I'm fairly certain mnt customers have much better experiences interacting with the business than pine64 customers do. mntmn often corresponds with Reform users directly in the irc channel.
This is the better business to support from where I'm sitting.
Pine64 dumps a lot of responsibility on their user base, but in their defense they do list nearly everything they sell with warnings about how they are for developers willing to put in the extra effort.
Similarly MNT warns people about going with RISC-V options in their products.
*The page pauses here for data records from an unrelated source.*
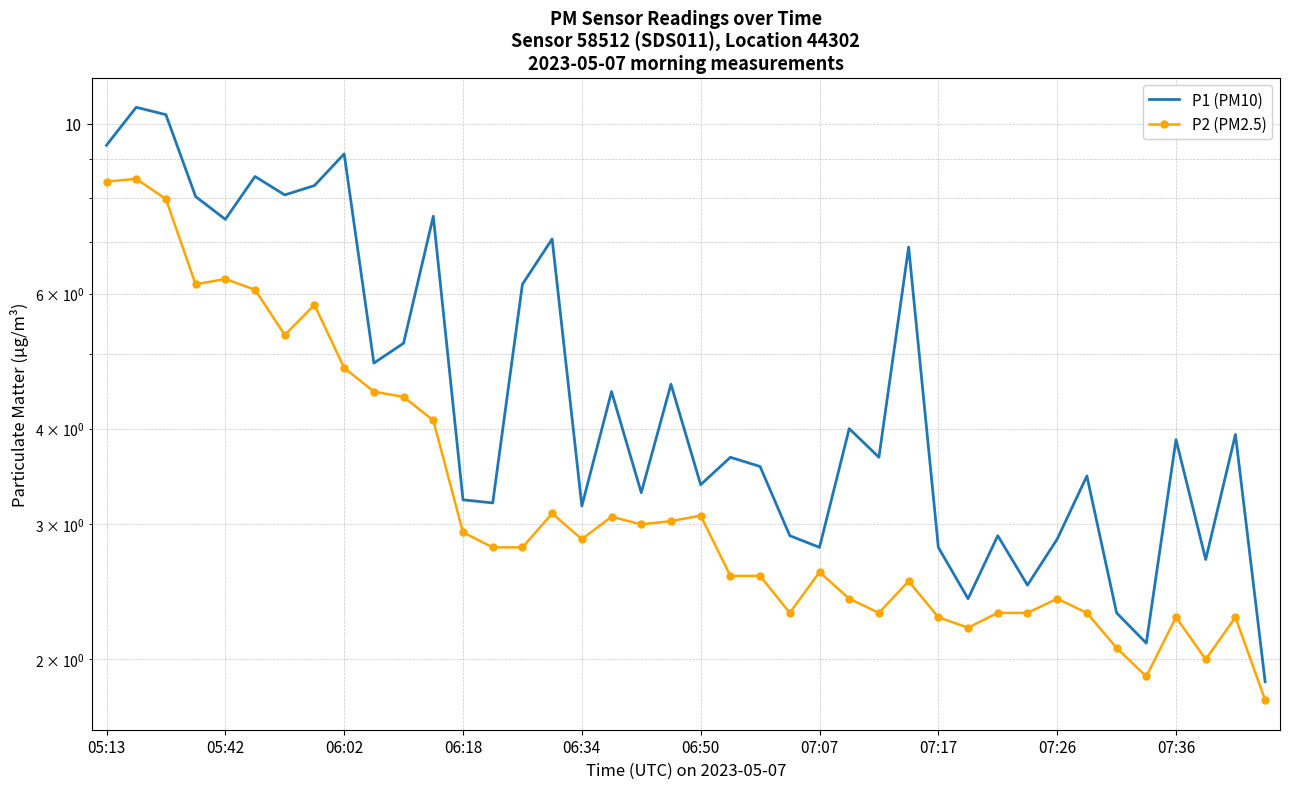

What position from the left is 27?

28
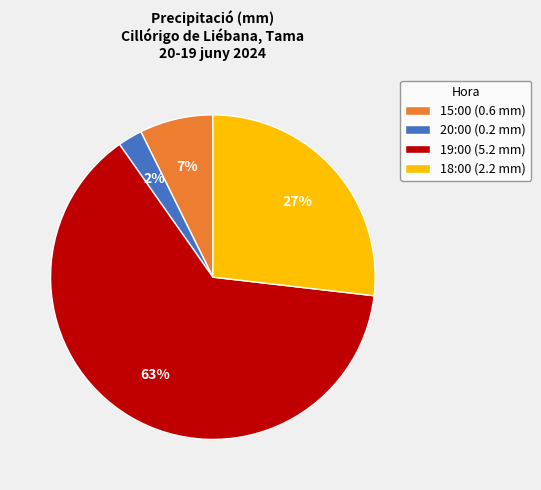

Count the number of slices in the pie.

4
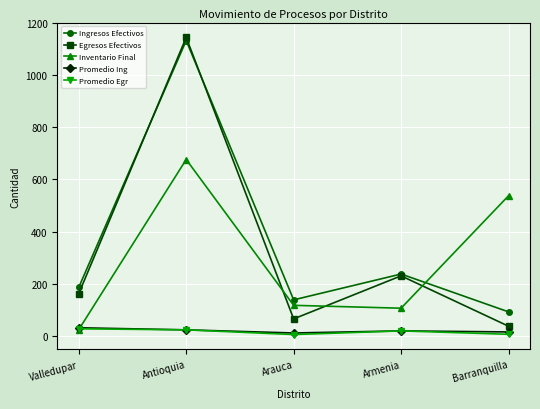

The value of Inventario Final at Antioquia is 676. True or false?

True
I really hope MNT can get their risc-v modules bumped up with the new SoC's hitting the marking in the coming year as support is born.
> Pine64 dumps a lot of responsibility on their user base, but in their defense they do list nearly everything they sell with warnings about how they are for developers willing to put in the extra effort.
That's no excuse for problems in order fulfillment, poor communication of delays, and months of silent treatment when cancelling. The whole experience resembled buying from a flaky unresponsive ebay seller.
It's just not operationally well run in my experience, YMMV.
The disclaimer is acceptable for things like dead pixels or poor/unstable driver support... I'm not referring to anything along those lines.
The PinePhone has a 6" screen, the Pocket Reform has a 7" screen. That's enough to make a noticeable difference for sure, but it's not incomparable, especially considering the PPKB goes to the very edge of the device and the Pocket Reform has an obvious bezel.
The PinePhone would have far less usable screen real estate[0]. 6" diagonal with an 18:9 aspect ratio would make landscape use almost a non-starter. The Pocket Reform is 7" diagonal with a laptop-like 16:10 aspect ratio.
Without a doubt, this is a cute little device that could be useful in many situations. I'll admit, though, that I'm a little disappointed at the choice of 2x USB-C ports instead of including USB-A. USB-A is still so much more commonplace, and avoids the mystery-meat cable problems of C.
Am I right that it claims a battery life of only 4 hours? Might as well not have a battery at all! I'd take an even less beefy cpu / gpu for a 12 hour battery on a device like this
The SoC uses a microarchitecture that implements the legacy proprietary ISA (ARM), yet is much slower than the RISC-V SiFive U74, which is already available in SoCs such as the JH7110 used in VisionFive 2.
Sad choice in 2023. I'll be skipping this otherwise appealing device. Maybe a future cpu module will be based on a SoC based on the open standard ISA.
> We selected their "Nitrogen8M SOM" module for Reform because it is the only available module for which you can download the complete schematics and understand what every component does.
There are also a number of community SOM projects for the original which should work with the Pocket, including a raspberry pi CM4, and a Layerscape 1028A
You're comparing a 5W CPU to an entire SoM that only draws 2W. Just making that switch cuts battery life to a little over an hour in this device.
You're also comparing a SiFive product whose documentation is mostly "this document will be updated soon" to a product that comes with complete schematics and all the documentation you could ask for.
I don't think you understand the design considerations at play here.
>You're comparing a 5W CPU to an entire SoM that only draws 2W.
JH7110 is not a CPU, but a fully featured SoC. The power consumption is like:
>In sleep mode, the static power consumption of JH7110 is 120 mW. When working on an SBC, with all the main modules under full load, the dynamic power consumption of JH7110 is 4,100 mW.
Granted. So power consumption is "only" doubled from the existing product and runtime is "only" cut in half. The benefit is that the project is now harder to execute and the BOM is more expensive, assuming you can get through the lack of documentation.
I really appreciate that the new SOM for the Pocket will be compatible with the Reform. I can't afford a Pocket, but I will be upgrading my Reform.